Брюс, как самый аскетичный из владельцев вычурных особняков, эту гостевую, созданную пусть и с по-семейному ограниченной, но эксцентричностью, не любил, но с этим обитателем она приобрела некоторый шарм: пыльный дух старины сменился пряностью таких противоречивых соседей, как крепкий пот и мыло, фарфоровые кошки на каминной полке оказались разложены так, будто собирались максимально неразборчиво приступить к грязнейшей мартовской оргии, а на носатую голову престарелого птичьего чучела, в декоративных целях водруженного на секретер еще Патриком Уэйном, был демонстративно натянут клетчатый носок с дырявой пяткой.
- Нет, - с порога выдал он, на пути к злодейскому ложу натыкаясь на локальные залежи грязного цветного белья, разрозненные стопки дорожных карт, дрянных бульварных романов и справочников, потоптанные брецели, помутнелые виноградины, похожие на глаза давно мертвых рыб, тарелки, полные вялеными временем колечками лука, раскрошенными огрызками тыквенного пирога и подсохшими корочками хлеба (похоже, сэндвичи с тунцом с его израненным желудком ему по вкусу, надо же), удивляясь только, как и зачем Джеку удалось нейтрализовать заботливую руку дворецкого, сделавшего наведение порядка смыслом своей жизни.
У него даже получилось разгрести себе проход, и тряпки отправились в угол, а стопка тарелок - за дверь, хотя наклоняться было тяжело, и в ушах начинала шуметь тяжесть давления - до этой секунды он и не представлял, насколько сильно его приложили неведомые медикаменты.
Пышущий агрессивным морозом Джокер покосился на него, безнадежно плохо имитируя непринужденность, поскольку любопытство в нем взяло верх над драматизмом.
- Ты о чем, Бэтти?
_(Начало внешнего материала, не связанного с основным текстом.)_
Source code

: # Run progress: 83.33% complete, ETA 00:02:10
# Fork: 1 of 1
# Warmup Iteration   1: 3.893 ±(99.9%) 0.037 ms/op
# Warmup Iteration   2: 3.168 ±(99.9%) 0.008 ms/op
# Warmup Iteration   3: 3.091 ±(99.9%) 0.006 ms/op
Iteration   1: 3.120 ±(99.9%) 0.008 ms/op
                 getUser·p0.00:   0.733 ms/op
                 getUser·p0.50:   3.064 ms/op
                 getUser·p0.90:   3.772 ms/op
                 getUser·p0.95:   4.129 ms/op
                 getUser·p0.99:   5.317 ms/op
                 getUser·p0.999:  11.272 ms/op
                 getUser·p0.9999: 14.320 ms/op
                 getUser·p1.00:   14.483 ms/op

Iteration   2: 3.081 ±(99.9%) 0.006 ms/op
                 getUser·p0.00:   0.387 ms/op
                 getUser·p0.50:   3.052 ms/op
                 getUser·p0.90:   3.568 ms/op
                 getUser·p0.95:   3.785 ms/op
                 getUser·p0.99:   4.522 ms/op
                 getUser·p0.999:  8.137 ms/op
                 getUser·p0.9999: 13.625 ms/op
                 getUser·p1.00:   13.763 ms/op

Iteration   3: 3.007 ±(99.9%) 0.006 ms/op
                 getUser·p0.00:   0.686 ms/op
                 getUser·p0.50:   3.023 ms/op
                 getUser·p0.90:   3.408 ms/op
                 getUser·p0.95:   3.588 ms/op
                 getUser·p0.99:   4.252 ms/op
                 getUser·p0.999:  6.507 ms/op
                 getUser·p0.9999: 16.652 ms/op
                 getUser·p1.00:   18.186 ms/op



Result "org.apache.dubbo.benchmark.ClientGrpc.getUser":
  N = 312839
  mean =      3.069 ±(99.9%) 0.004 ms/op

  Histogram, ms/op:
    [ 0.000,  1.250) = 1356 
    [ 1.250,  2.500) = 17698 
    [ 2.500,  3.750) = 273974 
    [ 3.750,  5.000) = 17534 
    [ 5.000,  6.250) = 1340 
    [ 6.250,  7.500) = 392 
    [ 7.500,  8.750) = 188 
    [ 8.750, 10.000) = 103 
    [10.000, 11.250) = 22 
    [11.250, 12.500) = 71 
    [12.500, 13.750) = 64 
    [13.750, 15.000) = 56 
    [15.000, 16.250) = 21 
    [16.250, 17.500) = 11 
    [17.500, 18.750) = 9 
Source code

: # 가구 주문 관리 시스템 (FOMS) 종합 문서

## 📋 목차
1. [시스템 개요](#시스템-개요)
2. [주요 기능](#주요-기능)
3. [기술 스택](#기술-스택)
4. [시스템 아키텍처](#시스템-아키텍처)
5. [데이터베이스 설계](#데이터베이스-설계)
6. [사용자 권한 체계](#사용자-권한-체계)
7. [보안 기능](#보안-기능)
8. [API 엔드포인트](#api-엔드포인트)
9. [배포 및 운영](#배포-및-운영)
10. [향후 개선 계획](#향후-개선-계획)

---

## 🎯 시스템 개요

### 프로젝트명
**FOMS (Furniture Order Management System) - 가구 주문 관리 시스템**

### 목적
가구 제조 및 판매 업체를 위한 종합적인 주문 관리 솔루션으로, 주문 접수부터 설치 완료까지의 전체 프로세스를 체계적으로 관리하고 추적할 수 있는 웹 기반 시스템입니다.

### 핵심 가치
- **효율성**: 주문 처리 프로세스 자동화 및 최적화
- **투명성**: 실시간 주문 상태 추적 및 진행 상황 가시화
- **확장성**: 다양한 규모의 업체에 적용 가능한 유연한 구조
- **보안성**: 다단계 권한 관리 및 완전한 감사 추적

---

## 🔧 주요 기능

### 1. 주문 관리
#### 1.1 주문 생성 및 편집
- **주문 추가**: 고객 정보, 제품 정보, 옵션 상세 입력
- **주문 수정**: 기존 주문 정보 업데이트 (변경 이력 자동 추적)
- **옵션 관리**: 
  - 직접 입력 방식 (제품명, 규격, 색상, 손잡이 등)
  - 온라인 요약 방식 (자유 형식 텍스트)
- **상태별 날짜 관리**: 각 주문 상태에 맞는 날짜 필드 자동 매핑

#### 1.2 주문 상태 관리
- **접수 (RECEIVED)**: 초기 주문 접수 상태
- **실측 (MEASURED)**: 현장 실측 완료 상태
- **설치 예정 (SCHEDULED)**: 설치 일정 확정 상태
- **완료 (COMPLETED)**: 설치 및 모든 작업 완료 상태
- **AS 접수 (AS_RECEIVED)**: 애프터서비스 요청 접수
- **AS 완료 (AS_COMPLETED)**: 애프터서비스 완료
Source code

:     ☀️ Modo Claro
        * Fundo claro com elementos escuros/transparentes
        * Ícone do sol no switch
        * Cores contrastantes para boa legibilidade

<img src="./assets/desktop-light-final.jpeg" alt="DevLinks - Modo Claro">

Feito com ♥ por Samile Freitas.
Опять начались глюки? - хрипло отозвался он, спуская вызывающе оголенные ступни на пол, и взялся так пренебрежительно разглядывать мягкие спальные брюки хозяина, будто это был пояс для чулок. - Могу посоветовать хорошего врача. И таблетки у него без рецепта.
У Брюса перехватило дыхание: это была злая обида, тлеющая ярость, достойная соразмерных в представлении этого человека демонстраций: заложенной в школе бомбы, лезвия у горла, долгой грязной ссоры - какое наказание придумал ему этот категоричный тиран, какую каторгу? Сперва ему было невдогад, где лицемерно опускаются ресницы, а где начинается уже настоящая болезнь; но сейчас он с некоторой долей удивления обнаружил высокое знание каждого тайного жеста, а потому мгновенно решил, что снова ошибается.
Он должен был, но отродясь еще не говорил с людьми снизу, и оттого слова застревали где-то в районе надгортанника, и он позволил себе слабость промедления, разжигая пристенный камин: глупый клоун, должно быть, как всегда продрог.
За дверью вспыхнуло и затихло тихое шуршание - Альфред коршуном бросился на выставленный прочь хаос - и он вымученно улыбнулся, впервые не зная, как говорить с Джокером.
- Знаю я твоего хорошего врача, - как мог беззаботно бросил он, зачем-то проверяя кочергой идеально сложенную растопку, хотя золы там не было и быть не могло: он был бескрайне одинок, в его мрачной берлоге не бывало гостей, которых мог бы обогреть его очаг, - лучше помолчи. И я не свихнулся, по крайней мере не так, чтобы разговаривать с галлюцинациями, - слишком быстро закончив с полешками, он подошел, и не слишком аккуратно уселся вплотную, останавливая себя только от обычного собственничества. - Я говорил с тобой. Нет, ты не будешь больше печален, Джо-кер. Никогда. Я тебе запрещаю.